▶ [Request]
Report how many lines in the entries below contain the string "Política", matching case exactly, and give only that number.

▶ [Exercise materials]
[Start of section]

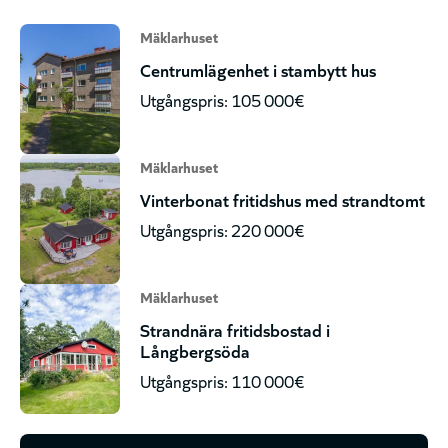
Mäklarhuset
Centrumlägenhet i stambytt hus
Utgångspris: 105 000€
Mäklarhuset
Vinterbonat fritidshus med strandtomt
Utgångspris: 220 000€
Mäklarhuset
Strandnära fritidsbostad i
Långbergsöda
Utgångspris: 110 000€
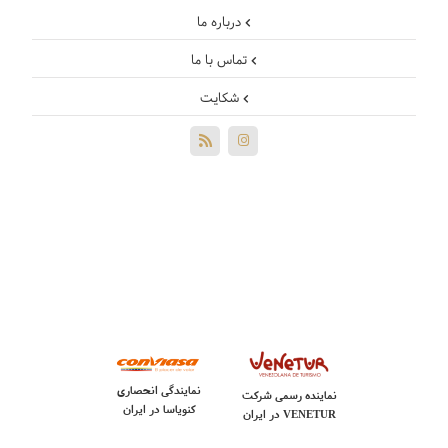
درباره ما
تماس با ما
شکایت
نمایندگی انحصاری
نماینده رسمی شرکت
کنویاسا در ایران
VENETUR
در ایران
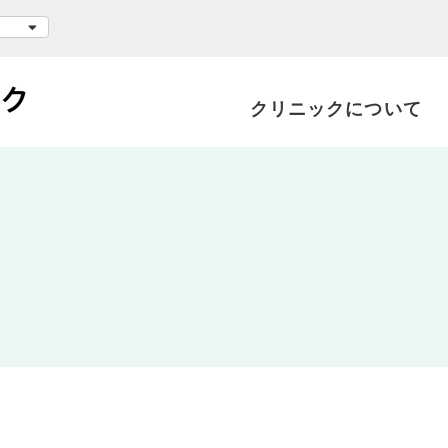
クリニックについて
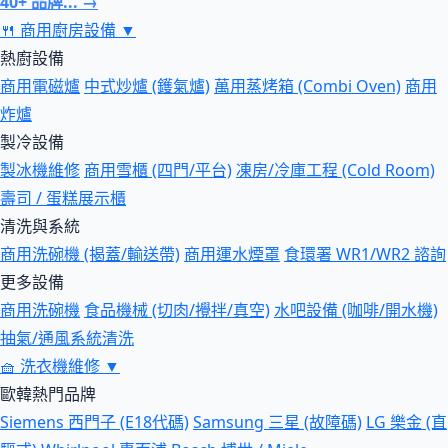
40+ 品牌... →
🍴
商用廚房設備
▼
熱廚設備
商用電磁爐
中式炒爐 (鑊氣爐)
萬用蒸烤箱 (Combi Oven)
商用
炸爐
製冷設備
製冰機維修
商用雪櫃 (四門/平台)
凍房/冷庫工程 (Cold Room)
壽司 / 蛋糕展示櫃
清洗與系統
商用洗碗機 (揭蓋/輸送帶)
商用運水煙罩
食環署 WR1/WR2 諮詢
更多設備
商用洗碗機
食品機械 (切肉/攪拌/真空)
水吧設備 (咖啡/開水機)
抽氣/通風系統清洗
🧺
洗衣機維修
▼
歐韓熱門品牌
Siemens 西門子 (E18代碼)
Samsung 三星 (故障碼)
LG 樂金 (直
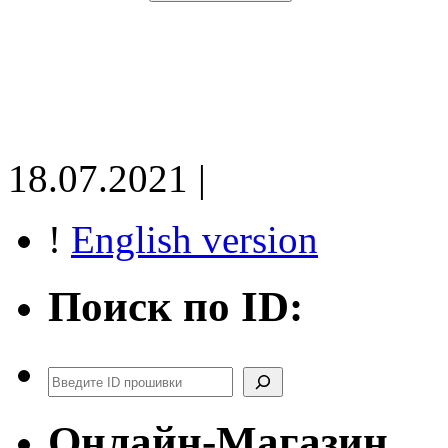
18.07.2021 |
!
English version
Поиск по ID:
Поиск
Онлайн-Магазин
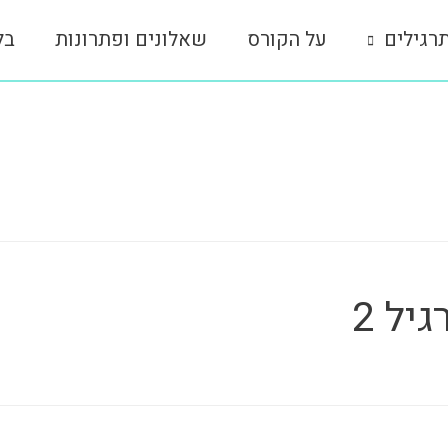
רגילים
על הקורס
שאלונים ופתרונות
בל
יל 2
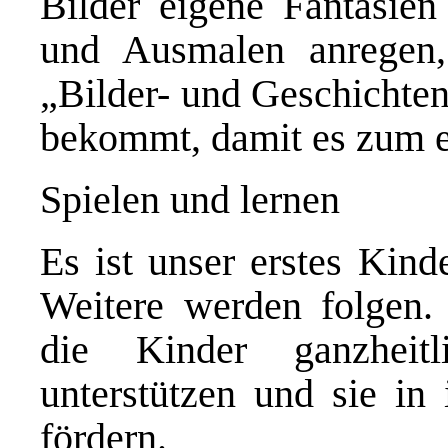
Bilder eigene Fantasie
und Ausmalen anregen,
„Bilder- und Geschicht
bekommt, damit es zum e
Spielen und lernen
Es ist unser erstes Kind
Weitere werden folgen. 
die Kinder ganzheit
unterstützen und sie in 
fördern.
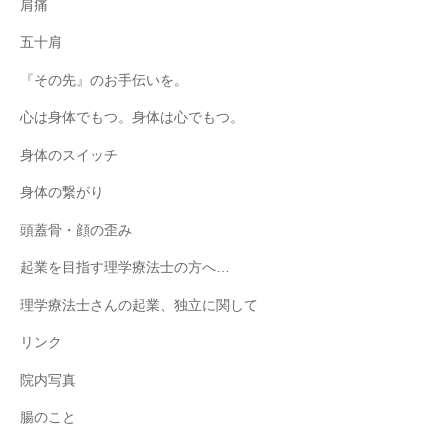
肩痛
五十肩
『その先』のお手伝いを。
心は身体でもつ。身体は心でもつ。
身体のスイッチ
身体の繋がり
頭蓋骨・顔の歪み
起業を目指す理学療法士の方へ…
理学療法士さんの起業、独立に関して
リンク
院内写真
腸のこと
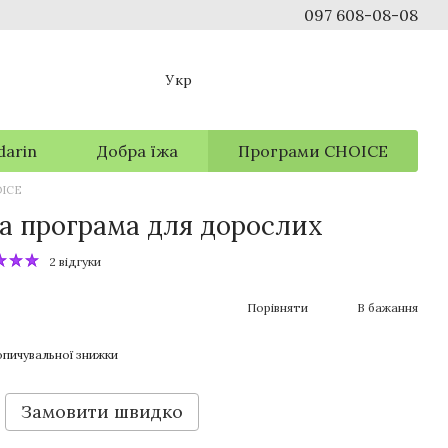
097 608-08-08
Укр
darin
Добра їжа
Програми CHOICE
OICE
а програма для дорослих
2 відгуки
Порівняти
В бажання
пичувальної знижки
Замовити швидко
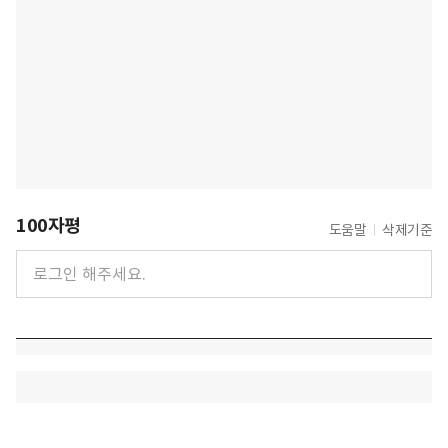
100자평
도움말
삭제기준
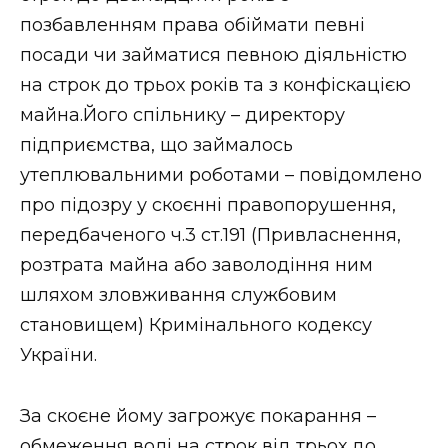
позбавленням права обіймати певні
посади чи займатися певною діяльністю
на строк до трьох років та з конфіскацією
майна.Його спільнику – директору
підприємства, що займалось
утеплювальними роботами – повідомлено
про підозру у скоєнні правопорушення,
передбаченого ч.3 ст.191 (Привласнення,
розтрата майна або заволодіння ним
шляхом зловживання службовим
становищем) Кримінального кодексу
України.
За скоєне йому загрожує покарання –
обмеження волі на строк від трьох до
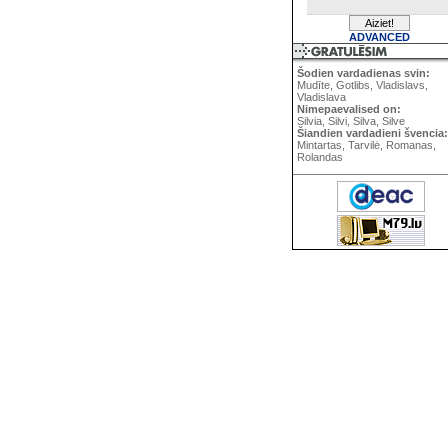
ADVANCED
Šodien vardadienas svin:
Mudīte, Gotlibs, Vladislavs,
Vladislava
Nimepaevalised on:
Silvia, Silvi, Silva, Silve
Šiandien vardadieni švencia:
Mintartas, Tarvilė, Romanas,
Rolandas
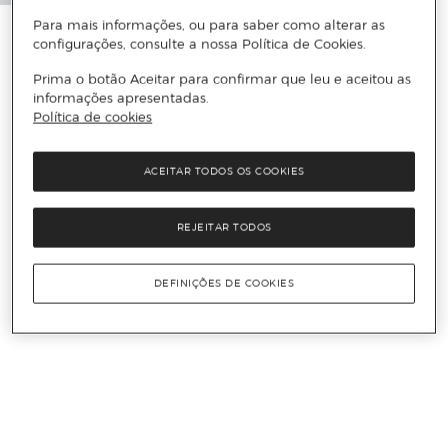
Para mais informações, ou para saber como alterar as
configurações, consulte a nossa Política de Cookies.
Prima o botão Aceitar para confirmar que leu e aceitou as
informações apresentadas.
Política de cookies
ACEITAR TODOS OS COOKIES
REJEITAR TODOS
DEFINIÇÕES DE COOKIES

[End of section]

▶ [Task answer]
2